═══ INPUT FOR THIS TASK
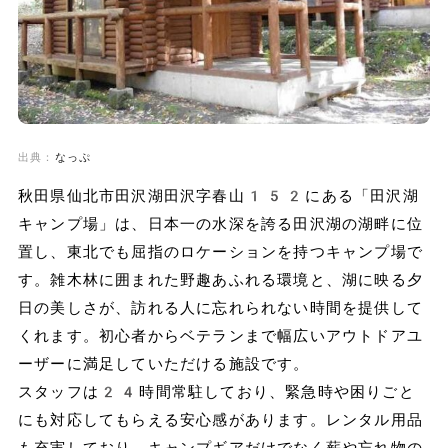
出典：
なっぷ
秋田県仙北市田沢湖田沢字春山152にある「田沢湖
キャンプ場」は、日本一の水深を誇る田沢湖の湖畔に位
置し、東北でも屈指のロケーションを持つキャンプ場で
す。雑木林に囲まれた野趣あふれる環境と、湖に映る夕
日の美しさが、訪れる人に忘れられない時間を提供して
くれます。初心者からベテランまで幅広いアウトドアユ
ーザーに満足していただける施設です。
スタッフは24時間常駐しており、緊急時や困りごと
にも対応してもらえる安心感があります。レンタル用品
も充実しており、キャンプギアだけでなく薪や忘れ物の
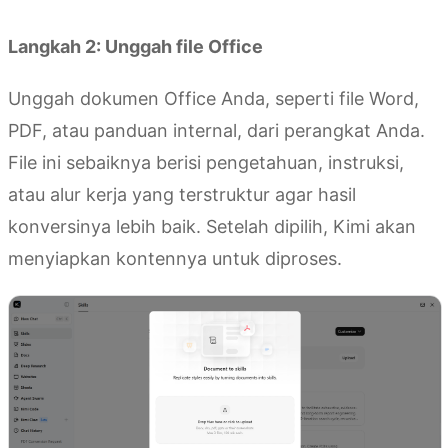
Membuat skill dengan Kimi
Langkah 2: Unggah file Office
Unggah dokumen Office Anda, seperti file Word,
PDF, atau panduan internal, dari perangkat Anda.
File ini sebaiknya berisi pengetahuan, instruksi,
atau alur kerja yang terstruktur agar hasil
konversinya lebih baik. Setelah dipilih, Kimi akan
menyiapkan kontennya untuk diproses.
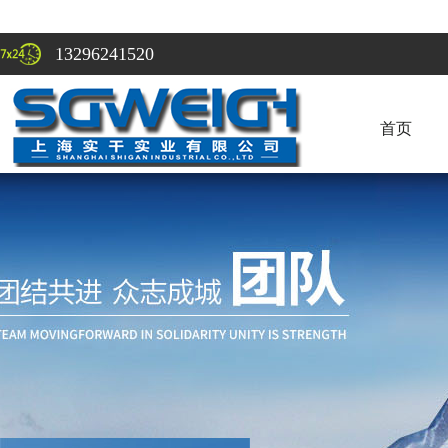
13296241520
首页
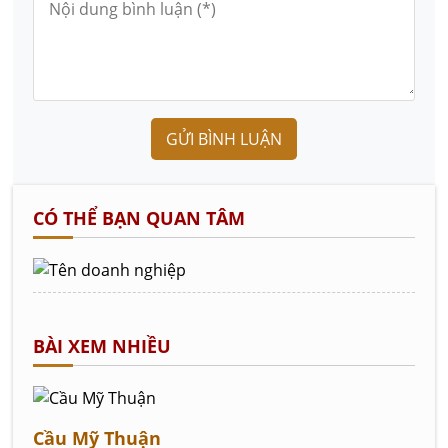
GỬI BÌNH LUẬN
CÓ THỂ BẠN QUAN TÂM
BÀI XEM NHIỀU
Cầu Mỹ Thuận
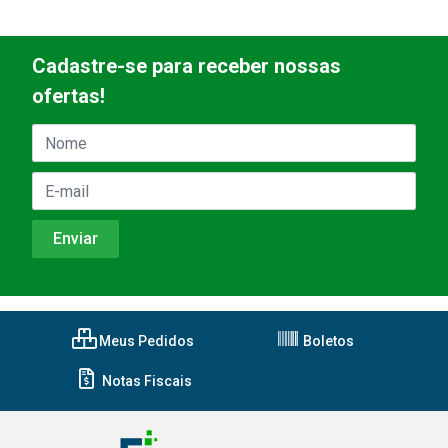
Cadastre-se para receber nossas
ofertas!
Meus Pedidos
Boletos
Notas Fiscais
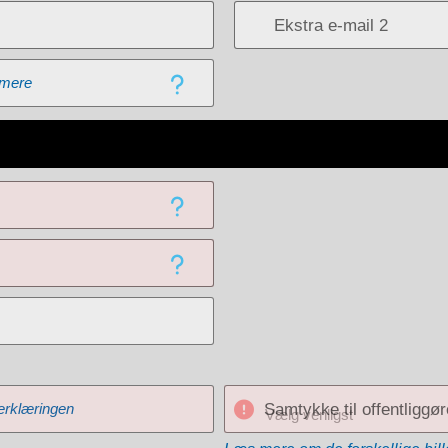
Ekstra e-mail 2
mere
rklæringen
Samtykke til offentliggør
Vælg venligst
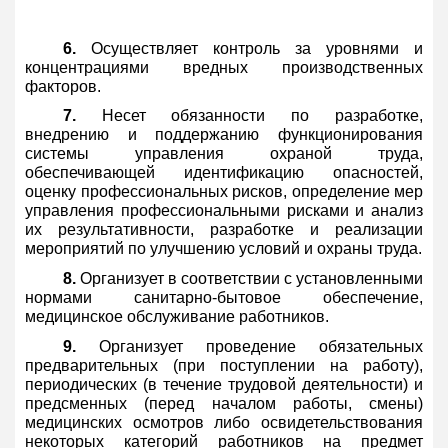
6.
Осуществляет контроль за уровнями и
концентрациями вредных производственных
факторов.
7.
Несет обязанности по разработке,
внедрению и поддержанию функционирования
системы управления охраной труда,
обеспечивающей идентификацию опасностей,
оценку профессиональных рисков, определение мер
управления профессиональными рисками и анализ
их результативности, разработке и реализации
мероприятий по улучшению условий и охраны труда.
8.
Организует в соответствии с установленными
нормами санитарно-бытовое обеспечение,
медицинское обслуживание работников.
9.
Организует проведение обязательных
предварительных (при поступлении на работу),
периодических (в течение трудовой деятельности) и
предсменных (перед началом работы, смены)
медицинских осмотров либо освидетельствования
некоторых категорий работников на предмет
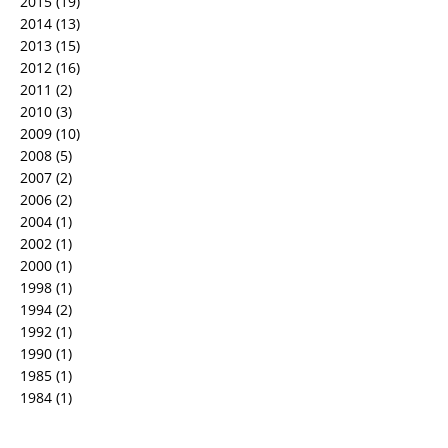
2015
(19)
2014
(13)
2013
(15)
2012
(16)
2011
(2)
2010
(3)
2009
(10)
2008
(5)
2007
(2)
2006
(2)
2004
(1)
2002
(1)
2000
(1)
1998
(1)
1994
(2)
1992
(1)
1990
(1)
1985
(1)
1984
(1)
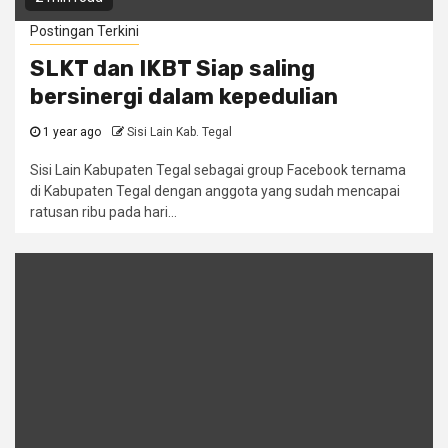
Postingan Terkini
SLKT dan IKBT Siap saling
bersinergi dalam kepedulian
1 year ago
Sisi Lain Kab. Tegal
Sisi Lain Kabupaten Tegal sebagai group Facebook ternama
di Kabupaten Tegal dengan anggota yang sudah mencapai
ratusan ribu pada hari...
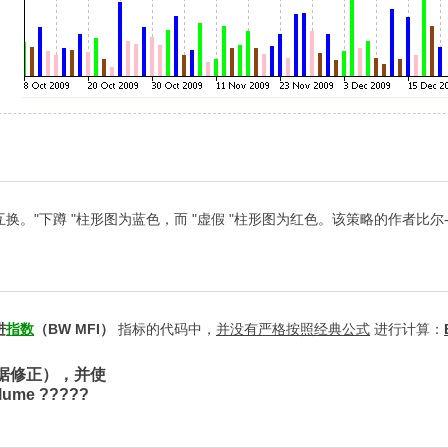
 "柱形图为蓝色，而 "虚假 "柱形图为红色。该策略的作者比尔-威廉姆斯（Bil
进
指数
（BW MFI）
指标的代码中，
并没有严格按照经典公式
进行计算：
据修正），并使
lume ?????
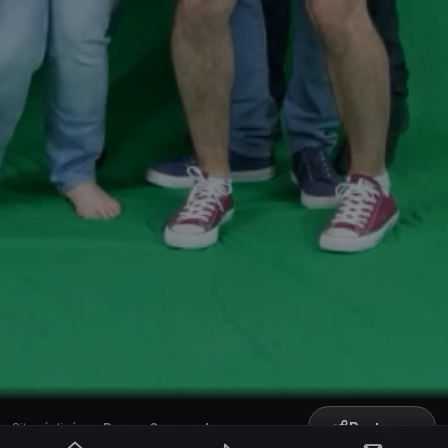
Partager
Site réalisé par
RepereCom
·
adm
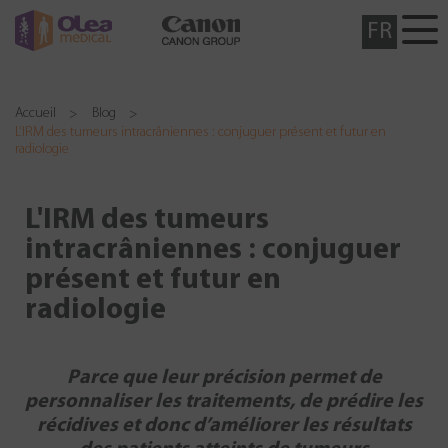
FR
Accueil
Blog
L’IRM des tumeurs intracrâniennes : conjuguer présent et futur en
radiologie
L'IRM des tumeurs
intracrâniennes : conjuguer
présent et futur en
radiologie
Parce que leur précision permet de
personnaliser les traitements,
de prédire les
récidives
et donc d’améliorer les résultats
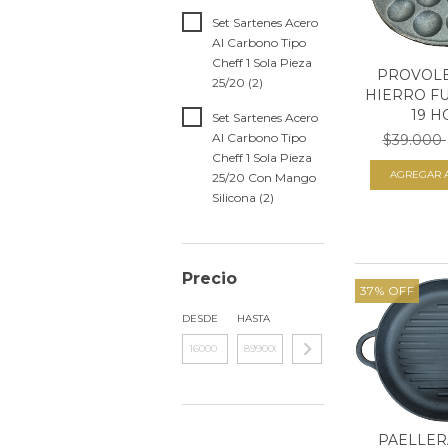
Set Sartenes Acero
Al Carbono Tipo
Cheff 1 Sola Pieza
PROVOLE
25/20 (2)
HIERRO F
19 HO
Set Sartenes Acero
Al Carbono Tipo
$39.000
Cheff 1 Sola Pieza
25/20 Con Mango
Silicona (2)
Precio
37
%
OFF
DESDE
HASTA
PAELLER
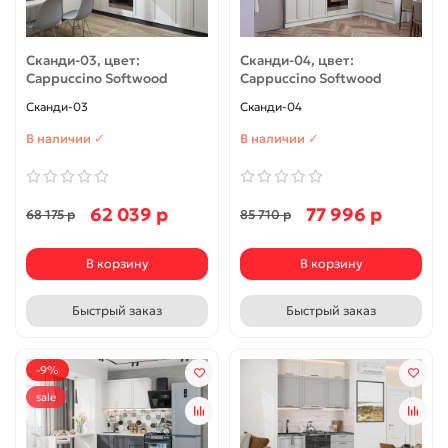
Сканди-03, цвет:
Сканди-04, цвет:
Cappuccino Softwood
Cappuccino Softwood
Сканди-03
Сканди-04
В наличии ✓
В наличии ✓
62 039 р
77 996 р
68 175 р
85 710 р
В корзину
В корзину
Быстрый заказ
Быстрый заказ
-9%
sale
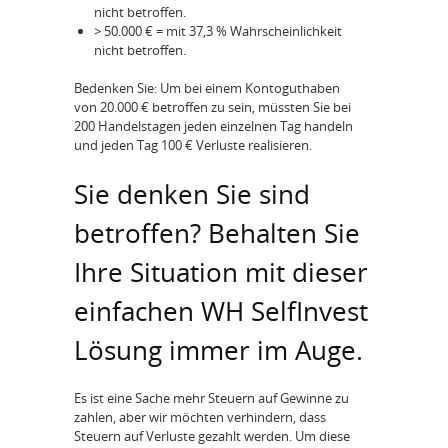
nicht betroffen.
> 50.000 € = mit 37,3 % Wahrscheinlichkeit
nicht betroffen.
Bedenken Sie: Um bei einem Kontoguthaben
von 20.000 € betroffen zu sein, müssten Sie bei
200 Handelstagen jeden einzelnen Tag handeln
und jeden Tag 100 € Verluste realisieren.
Sie denken Sie sind
betroffen? Behalten Sie
Ihre Situation mit dieser
einfachen WH SelfInvest
Lösung immer im Auge.
Es ist eine Sache mehr Steuern auf Gewinne zu
zahlen, aber wir möchten verhindern, dass
Steuern auf Verluste gezahlt werden. Um diese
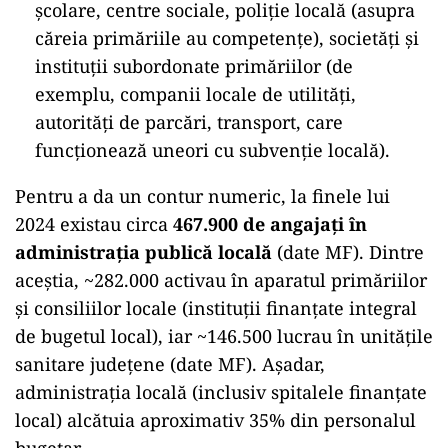
școlare, centre sociale, poliție locală (asupra
căreia primăriile au competențe), societăți și
instituții subordonate primăriilor (de
exemplu, companii locale de utilități,
autorități de parcări, transport, care
funcționează uneori cu subvenție locală).
Pentru a da un contur numeric, la finele lui
2024 existau circa
467.900 de angajați în
administrația publică locală
(date MF). Dintre
aceștia, ~282.000 activau în aparatul primăriilor
și consiliilor locale (instituții finanțate integral
de bugetul local), iar ~146.500 lucrau în unitățile
sanitare județene (date MF). Așadar,
administrația locală (inclusiv spitalele finanțate
local) alcătuia aproximativ 35% din personalul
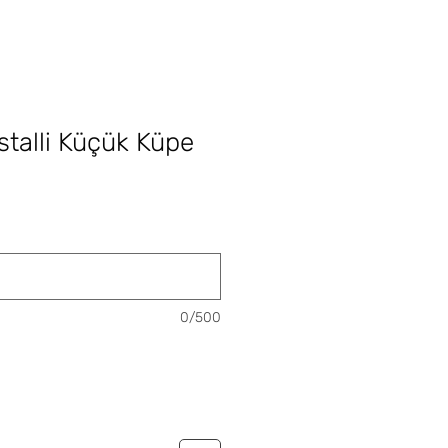
stalli Küçük Küpe
ce
0/500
══════
• **WHAT TO DO**: Using the data above, extract exactly the lines from the one that holds "autorități de parcări, transport, care" to the one that holds "administrația locală (inclusiv", both ends included, and no others.

• **RESPONSE FOR THIS EXERCISE**:
autorități de parcări, transport, care
funcționează uneori cu subvenție locală).
Pentru a da un contur numeric, la finele lui
2024 existau circa
467.900 de angajați în
administrația publică locală
(date MF). Dintre
aceștia, ~282.000 activau în aparatul primăriilor
și consiliilor locale (instituții finanțate integral
de bugetul local), iar ~146.500 lucrau în unitățile
sanitare județene (date MF). Așadar,
administrația locală (inclusiv spitalele finanțate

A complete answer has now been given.